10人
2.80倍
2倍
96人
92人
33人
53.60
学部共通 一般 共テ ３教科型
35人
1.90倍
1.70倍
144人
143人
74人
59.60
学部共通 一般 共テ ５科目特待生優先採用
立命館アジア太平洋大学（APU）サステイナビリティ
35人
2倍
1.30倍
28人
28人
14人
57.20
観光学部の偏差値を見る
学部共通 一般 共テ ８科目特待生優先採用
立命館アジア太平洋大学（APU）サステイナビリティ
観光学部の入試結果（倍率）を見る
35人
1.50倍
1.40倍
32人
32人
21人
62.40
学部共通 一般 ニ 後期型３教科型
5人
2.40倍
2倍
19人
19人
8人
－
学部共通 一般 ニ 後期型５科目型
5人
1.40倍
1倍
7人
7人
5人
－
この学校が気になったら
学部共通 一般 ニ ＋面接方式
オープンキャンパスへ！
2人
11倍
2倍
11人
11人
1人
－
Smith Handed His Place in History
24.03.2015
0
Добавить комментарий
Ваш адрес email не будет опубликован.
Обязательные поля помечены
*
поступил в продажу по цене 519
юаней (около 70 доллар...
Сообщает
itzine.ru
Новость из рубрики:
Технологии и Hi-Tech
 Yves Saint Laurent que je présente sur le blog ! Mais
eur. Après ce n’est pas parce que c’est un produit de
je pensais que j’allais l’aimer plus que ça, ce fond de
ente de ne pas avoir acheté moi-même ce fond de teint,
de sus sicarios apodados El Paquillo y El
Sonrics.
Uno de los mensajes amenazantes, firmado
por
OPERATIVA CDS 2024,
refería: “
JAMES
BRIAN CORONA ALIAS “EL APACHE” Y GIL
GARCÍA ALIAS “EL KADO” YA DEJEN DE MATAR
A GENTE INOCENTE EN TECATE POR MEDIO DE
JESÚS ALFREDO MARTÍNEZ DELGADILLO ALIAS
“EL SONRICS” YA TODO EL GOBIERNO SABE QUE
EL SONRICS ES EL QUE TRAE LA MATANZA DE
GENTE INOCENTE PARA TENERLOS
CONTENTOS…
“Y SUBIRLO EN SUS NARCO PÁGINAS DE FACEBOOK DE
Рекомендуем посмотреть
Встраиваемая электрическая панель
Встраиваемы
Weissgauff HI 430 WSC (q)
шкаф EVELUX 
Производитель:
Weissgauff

**TO-DO ITEM**
Each record is to be given again in full, exactly as it reads.

**TASK ANSWER**
10人
2.80倍
2倍
96人
92人
33人
53.60
学部共通 一般 共テ ３教科型
35人
1.90倍
1.70倍
144人
143人
74人
59.60
学部共通 一般 共テ ５科目特待生優先採用
立命館アジア太平洋大学（APU）サステイナビリティ
35人
2倍
1.30倍
28人
28人
14人
57.20
観光学部の偏差値を見る
学部共通 一般 共テ ８科目特待生優先採用
立命館アジア太平洋大学（APU）サステイナビリティ
観光学部の入試結果（倍率）を見る
35人
1.50倍
1.40倍
32人
32人
21人
62.40
学部共通 一般 ニ 後期型３教科型
5人
2.40倍
2倍
19人
19人
8人
－
学部共通 一般 ニ 後期型５科目型
5人
1.40倍
1倍
7人
7人
5人
－
この学校が気になったら
学部共通 一般 ニ ＋面接方式
オープンキャンパスへ！
2人
11倍
2倍
11人
11人
1人
－
Smith Handed His Place in History
24.03.2015
0
Добавить комментарий
Ваш адрес email не будет опубликован.
Обязательные поля помечены
*
поступил в продажу по цене 519
юаней (около 70 доллар...
Сообщает
itzine.ru
Новость из рубрики:
Технологии и Hi-Tech
 Yves Saint Laurent que je présente sur le blog ! Mais
eur. Après ce n’est pas parce que c’est un produit de
je pensais que j’allais l’aimer plus que ça, ce fond de
ente de ne pas avoir acheté moi-même ce fond de teint,
de sus sicarios apodados El Paquillo y El
Sonrics.
Uno de los mensajes amenazantes, firmado
por
OPERATIVA CDS 2024,
refería: “
JAMES
BRIAN CORONA ALIAS “EL APACHE” Y GIL
GARCÍA ALIAS “EL KADO” YA DEJEN DE MATAR
A GENTE INOCENTE EN TECATE POR MEDIO DE
JESÚS ALFREDO MARTÍNEZ DELGADILLO ALIAS
“EL SONRICS” YA TODO EL GOBIERNO SABE QUE
EL SONRICS ES EL QUE TRAE LA MATANZA DE
GENTE INOCENTE PARA TENERLOS
CONTENTOS…
“Y SUBIRLO EN SUS NARCO PÁGINAS DE FACEBOOK DE
Рекомендуем посмотреть
Встраиваемая электрическая панель
Встраиваемы
Weissgauff HI 430 WSC (q)
шкаф EVELUX 
Производитель:
Weissgauff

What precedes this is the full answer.